(Page images and extracted text)
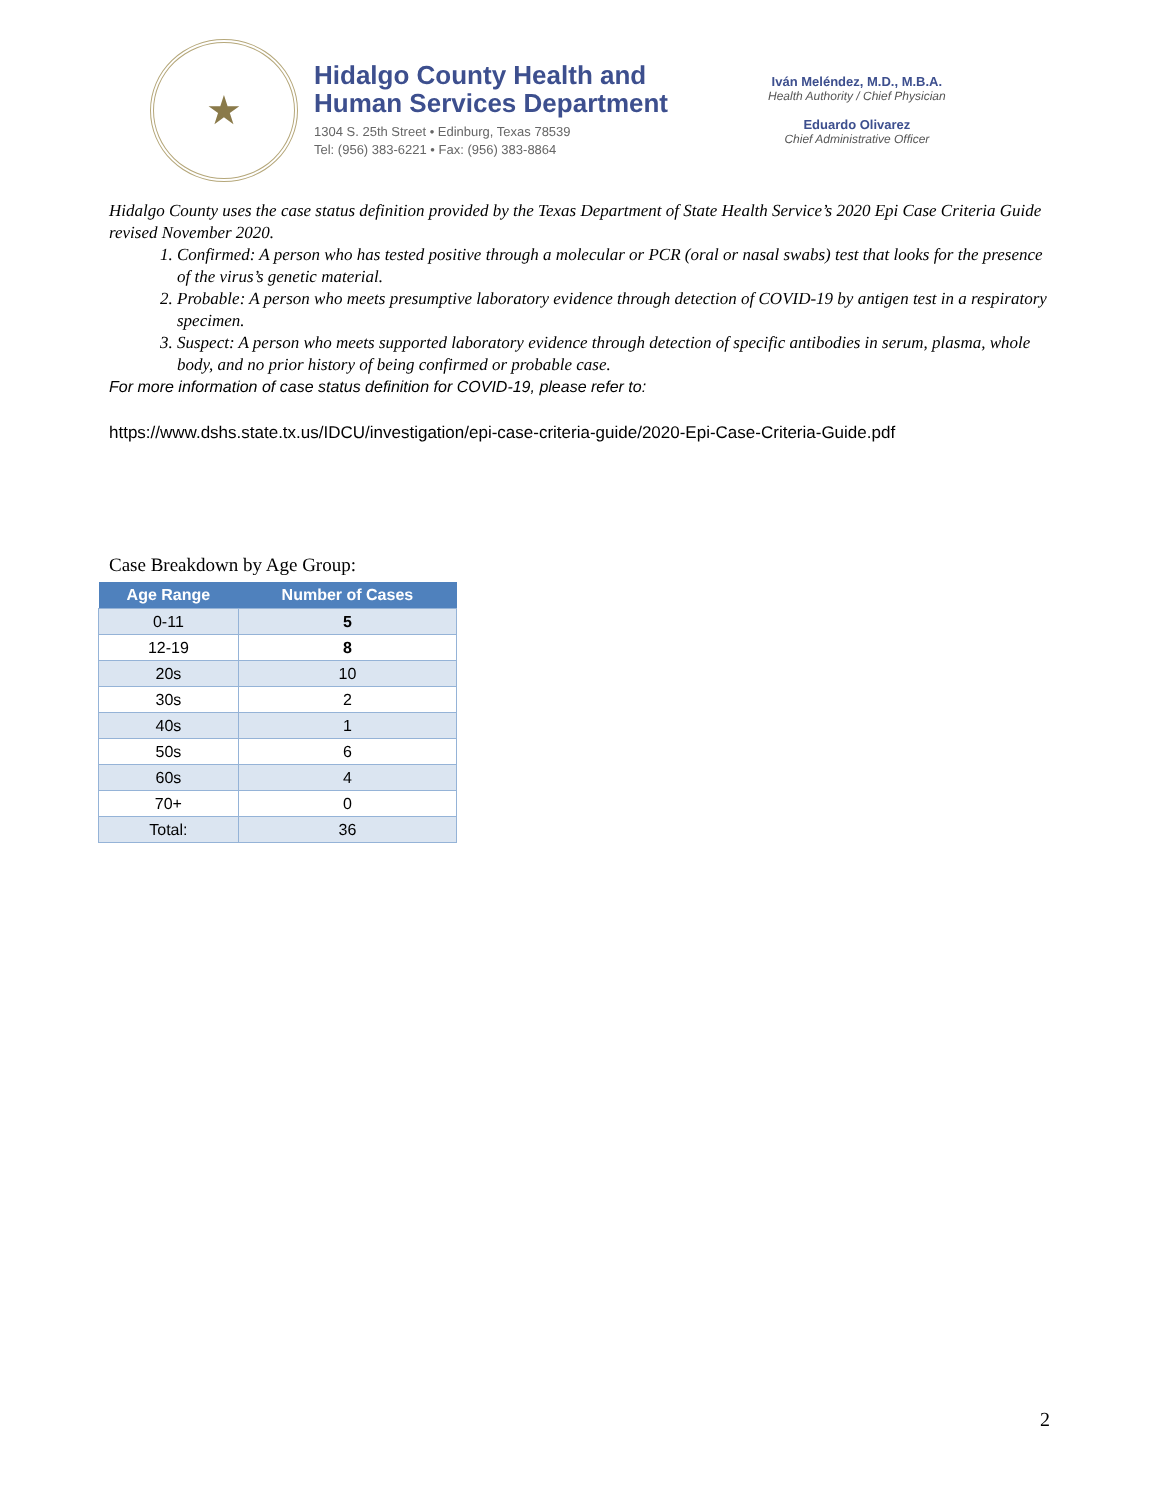★
Hidalgo County Health and
Human Services Department
1304 S. 25th Street • Edinburg, Texas 78539
Tel: (956) 383-6221 • Fax: (956) 383-8864
Iván Meléndez, M.D., M.B.A.
Health Authority / Chief Physician
Eduardo Olivarez
Chief Administrative Officer
Hidalgo County uses the case status definition provided by the Texas Department of State Health Service’s 2020 Epi Case Criteria Guide revised November 2020.
1. Confirmed: A person who has tested positive through a molecular or PCR (oral or nasal swabs) test that looks for the presence of the virus’s genetic material.
2. Probable: A person who meets presumptive laboratory evidence through detection of COVID-19 by antigen test in a respiratory specimen.
3. Suspect: A person who meets supported laboratory evidence through detection of specific antibodies in serum, plasma, whole body, and no prior history of being confirmed or probable case.
For more information of case status definition for COVID-19, please refer to:
https://www.dshs.state.tx.us/IDCU/investigation/epi-case-criteria-guide/2020-Epi-Case-Criteria-Guide.pdf
Case Breakdown by Age Group:
| Age Range | Number of Cases |
| --- | --- |
| 0-11 | 5 |
| 12-19 | 8 |
| 20s | 10 |
| 30s | 2 |
| 40s | 1 |
| 50s | 6 |
| 60s | 4 |
| 70+ | 0 |
| Total: | 36 |
2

ASSIGNMENT. The required output is every line from the one with "Tel: (956) 383-6221 • Fax: (956) 383-8864" to the final line of the entries, repeated exactly and with nothing else.

COMPLETED TASK.
Tel: (956) 383-6221 • Fax: (956) 383-8864
Iván Meléndez, M.D., M.B.A.
Health Authority / Chief Physician
Eduardo Olivarez
Chief Administrative Officer
Hidalgo County uses the case status definition provided by the Texas Department of State Health Service’s 2020 Epi Case Criteria Guide revised November 2020.
1. Confirmed: A person who has tested positive through a molecular or PCR (oral or nasal swabs) test that looks for the presence of the virus’s genetic material.
2. Probable: A person who meets presumptive laboratory evidence through detection of COVID-19 by antigen test in a respiratory specimen.
3. Suspect: A person who meets supported laboratory evidence through detection of specific antibodies in serum, plasma, whole body, and no prior history of being confirmed or probable case.
For more information of case status definition for COVID-19, please refer to:
https://www.dshs.state.tx.us/IDCU/investigation/epi-case-criteria-guide/2020-Epi-Case-Criteria-Guide.pdf
Case Breakdown by Age Group:
| Age Range | Number of Cases |
| --- | --- |
| 0-11 | 5 |
| 12-19 | 8 |
| 20s | 10 |
| 30s | 2 |
| 40s | 1 |
| 50s | 6 |
| 60s | 4 |
| 70+ | 0 |
| Total: | 36 |
2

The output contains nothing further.